Aber er kam nicht mit einem Stil. Watts wurde darauf trainiert, sich anzupassen, während er Elemente des Jazz beibehielt. Sie können es im R&B von „ (I Can't Get No) Satisfaction “ bis zum höllischen Samba-artigen Rhythmus von „ Sympathy For the Devil “ hören – zwei Songs, in denen Watts' Beitrag im Mittelpunkt steht.
Und ein Song wie " Can't You Hear Me Knocking " aus "Sticky Fingers" von 1971 entwickelt sich von einem der hochkarätigsten Riffs von Keith Richards zu einem langen abschließenden Instrumentalteil, einzigartig im Songkatalog der Stones, von Santana-artigem Latin-Jazz , mit einigen großartigen synkopierten rhythmischen Schüssen und geschmackvollem Hi-Hat-Spiel, durch das Watts die verschiedenen musikalischen Abschnitte treibt.
Ähnliche Elemente hört man in „ Gimme Shelter “ und anderen klassischen Rolling-Stones-Songs – es sind perfekt platzierte Drum-Fills und Gesten, die den Song ausmachen und überraschen, immer im Hintergrund und nie dominierend.

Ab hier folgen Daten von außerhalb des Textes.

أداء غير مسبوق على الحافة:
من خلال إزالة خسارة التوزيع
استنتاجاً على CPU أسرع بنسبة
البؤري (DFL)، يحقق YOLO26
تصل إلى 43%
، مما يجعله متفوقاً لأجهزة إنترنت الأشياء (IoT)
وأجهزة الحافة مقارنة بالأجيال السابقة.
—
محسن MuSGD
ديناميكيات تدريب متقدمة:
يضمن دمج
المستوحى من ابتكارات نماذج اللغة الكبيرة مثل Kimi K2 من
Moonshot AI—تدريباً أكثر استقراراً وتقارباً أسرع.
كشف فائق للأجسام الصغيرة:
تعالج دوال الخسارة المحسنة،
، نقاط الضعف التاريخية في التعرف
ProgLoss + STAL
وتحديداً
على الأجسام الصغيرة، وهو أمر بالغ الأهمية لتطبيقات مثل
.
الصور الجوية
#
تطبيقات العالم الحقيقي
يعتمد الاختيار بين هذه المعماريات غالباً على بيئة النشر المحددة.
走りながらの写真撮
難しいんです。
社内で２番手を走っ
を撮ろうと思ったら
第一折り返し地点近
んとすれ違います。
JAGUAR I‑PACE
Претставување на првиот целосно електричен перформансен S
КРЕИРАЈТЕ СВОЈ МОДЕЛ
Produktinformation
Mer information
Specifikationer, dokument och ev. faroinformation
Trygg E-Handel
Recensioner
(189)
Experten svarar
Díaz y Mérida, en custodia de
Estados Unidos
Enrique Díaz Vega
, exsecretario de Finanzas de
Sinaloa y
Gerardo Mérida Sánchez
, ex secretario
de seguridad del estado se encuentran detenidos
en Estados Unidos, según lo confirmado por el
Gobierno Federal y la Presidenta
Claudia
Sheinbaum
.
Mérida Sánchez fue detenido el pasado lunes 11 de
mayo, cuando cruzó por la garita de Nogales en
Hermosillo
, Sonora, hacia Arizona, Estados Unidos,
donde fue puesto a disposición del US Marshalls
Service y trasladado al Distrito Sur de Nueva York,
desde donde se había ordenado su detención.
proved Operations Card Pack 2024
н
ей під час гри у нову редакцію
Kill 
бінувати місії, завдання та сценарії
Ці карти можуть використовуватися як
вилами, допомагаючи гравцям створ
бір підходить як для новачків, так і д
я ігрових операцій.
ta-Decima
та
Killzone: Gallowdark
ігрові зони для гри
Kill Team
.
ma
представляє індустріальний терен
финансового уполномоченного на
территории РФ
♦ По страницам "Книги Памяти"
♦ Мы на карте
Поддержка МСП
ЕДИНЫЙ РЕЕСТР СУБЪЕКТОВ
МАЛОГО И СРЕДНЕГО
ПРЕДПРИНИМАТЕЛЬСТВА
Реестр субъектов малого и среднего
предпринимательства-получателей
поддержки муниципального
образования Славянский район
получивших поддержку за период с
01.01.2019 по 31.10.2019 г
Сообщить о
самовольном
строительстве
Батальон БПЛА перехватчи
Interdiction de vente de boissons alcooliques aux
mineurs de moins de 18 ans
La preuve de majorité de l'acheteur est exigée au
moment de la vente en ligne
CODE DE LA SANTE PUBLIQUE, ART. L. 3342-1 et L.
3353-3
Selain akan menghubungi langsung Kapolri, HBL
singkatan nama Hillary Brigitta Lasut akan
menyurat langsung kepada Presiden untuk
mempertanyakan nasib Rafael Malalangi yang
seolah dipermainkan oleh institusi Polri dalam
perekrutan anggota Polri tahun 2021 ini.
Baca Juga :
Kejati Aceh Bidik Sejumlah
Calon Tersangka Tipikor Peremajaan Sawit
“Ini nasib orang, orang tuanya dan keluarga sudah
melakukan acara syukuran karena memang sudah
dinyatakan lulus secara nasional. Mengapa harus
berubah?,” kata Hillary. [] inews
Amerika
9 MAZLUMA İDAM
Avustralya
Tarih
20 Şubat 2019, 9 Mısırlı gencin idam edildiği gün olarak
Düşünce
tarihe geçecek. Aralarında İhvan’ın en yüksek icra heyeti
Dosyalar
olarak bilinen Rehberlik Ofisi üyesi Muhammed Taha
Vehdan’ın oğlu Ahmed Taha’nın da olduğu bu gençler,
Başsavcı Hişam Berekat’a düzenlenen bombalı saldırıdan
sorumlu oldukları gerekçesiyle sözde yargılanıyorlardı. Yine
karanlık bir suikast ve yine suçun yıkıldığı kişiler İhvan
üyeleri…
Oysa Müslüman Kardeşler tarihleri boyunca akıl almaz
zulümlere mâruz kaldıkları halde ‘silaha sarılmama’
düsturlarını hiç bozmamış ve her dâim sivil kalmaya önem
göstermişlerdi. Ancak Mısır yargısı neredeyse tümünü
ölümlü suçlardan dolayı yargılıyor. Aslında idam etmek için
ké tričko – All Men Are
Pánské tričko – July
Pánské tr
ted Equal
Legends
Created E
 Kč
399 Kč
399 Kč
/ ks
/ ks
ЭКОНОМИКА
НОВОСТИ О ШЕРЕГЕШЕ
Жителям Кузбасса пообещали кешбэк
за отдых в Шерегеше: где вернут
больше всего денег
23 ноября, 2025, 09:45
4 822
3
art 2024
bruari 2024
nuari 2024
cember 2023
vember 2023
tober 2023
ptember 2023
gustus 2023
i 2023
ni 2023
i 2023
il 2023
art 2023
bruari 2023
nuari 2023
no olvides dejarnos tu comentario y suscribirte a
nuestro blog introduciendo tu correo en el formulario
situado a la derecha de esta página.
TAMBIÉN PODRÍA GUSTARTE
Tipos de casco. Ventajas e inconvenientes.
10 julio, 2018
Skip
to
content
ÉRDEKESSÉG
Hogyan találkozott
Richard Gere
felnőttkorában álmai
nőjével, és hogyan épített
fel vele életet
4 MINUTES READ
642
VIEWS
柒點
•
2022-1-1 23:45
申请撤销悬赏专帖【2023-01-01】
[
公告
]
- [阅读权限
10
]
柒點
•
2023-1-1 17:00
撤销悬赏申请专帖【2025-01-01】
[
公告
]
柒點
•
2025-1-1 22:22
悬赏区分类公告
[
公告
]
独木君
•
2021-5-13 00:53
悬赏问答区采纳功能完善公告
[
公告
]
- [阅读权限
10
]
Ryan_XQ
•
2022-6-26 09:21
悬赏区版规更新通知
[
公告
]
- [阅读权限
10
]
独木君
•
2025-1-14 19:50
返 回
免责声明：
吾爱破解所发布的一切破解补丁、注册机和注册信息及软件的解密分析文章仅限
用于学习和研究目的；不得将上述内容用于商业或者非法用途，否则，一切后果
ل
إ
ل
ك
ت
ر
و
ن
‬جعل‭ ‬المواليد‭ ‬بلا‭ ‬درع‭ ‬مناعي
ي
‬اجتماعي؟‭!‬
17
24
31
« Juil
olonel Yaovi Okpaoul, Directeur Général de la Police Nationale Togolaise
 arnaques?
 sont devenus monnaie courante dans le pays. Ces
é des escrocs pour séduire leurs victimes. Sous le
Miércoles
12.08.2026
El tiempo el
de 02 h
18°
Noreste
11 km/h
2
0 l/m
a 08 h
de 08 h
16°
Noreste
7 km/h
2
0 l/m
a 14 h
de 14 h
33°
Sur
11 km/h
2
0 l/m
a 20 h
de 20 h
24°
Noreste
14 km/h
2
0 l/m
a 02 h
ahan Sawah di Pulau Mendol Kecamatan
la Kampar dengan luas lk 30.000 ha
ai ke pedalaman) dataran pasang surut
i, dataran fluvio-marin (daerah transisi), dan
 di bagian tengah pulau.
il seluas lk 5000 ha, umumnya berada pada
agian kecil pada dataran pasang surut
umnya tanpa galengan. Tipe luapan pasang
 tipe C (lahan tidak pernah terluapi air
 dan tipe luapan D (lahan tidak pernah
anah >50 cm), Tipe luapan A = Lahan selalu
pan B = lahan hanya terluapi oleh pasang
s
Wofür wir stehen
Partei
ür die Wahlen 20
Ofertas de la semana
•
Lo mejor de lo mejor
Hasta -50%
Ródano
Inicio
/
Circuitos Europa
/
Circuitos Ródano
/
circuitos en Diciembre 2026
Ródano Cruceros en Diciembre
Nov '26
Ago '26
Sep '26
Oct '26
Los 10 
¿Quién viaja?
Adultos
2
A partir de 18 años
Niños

Stromversorgung des "Maschinenraums"
Watts war so zentral für die Stones, dass, als Bassist Bill Wyman nach der "Steel Wheels"-Tour 1989 aus der Band ausschied, Watts damit beauftragt wurde, seinen Nachfolger auszuwählen.
Er brauchte einen Bassisten, der zu seinem Stil passte. Aber seine Wahl von Darryl Jones als Wymans Ersatz war nicht die einzige Schlüsselpartnerschaft für Watts. Er spielte abseits des Beats und ergänzte Richards' sehr synkopierten, riffgetriebenen Gitarrenstil. Watts und Richards geben den Groove für so viele Stones-Songs wie "Honky Tonk Women" oder "Start Me Up".
Wenn Sie sie live sehen würden, würden Sie bemerken, dass Richards Watts die ganze Zeit ansieht – seine Augen sind auf den Schlagzeuger fixiert, suchen nach den musikalischen Akzenten und passen ihre rhythmischen "Shots" und Off-Beats an.
Watts strebte nicht danach, ein Virtuose wie John Bonham von Led Zeppelin oder Keith Moon von The Who zu sein – es gab kein Übermaß an Drums. Von dieser Jazz-Erstausbildung an hielt er sich von äußeren Gesten fern.
Aber fast sechs Jahrzehnte lang war er, wie Richards es ausdrückte, der Hauptbewohner des legendären "Maschinenraums" der Rolling Stones.
Dieser Artikel wurde von The Conversation unter einer Creative Commons-Lizenz neu veröffentlicht. Den Originalartikel finden Sie hier .
Victor Coelho ist Professor für Musik an der Boston University.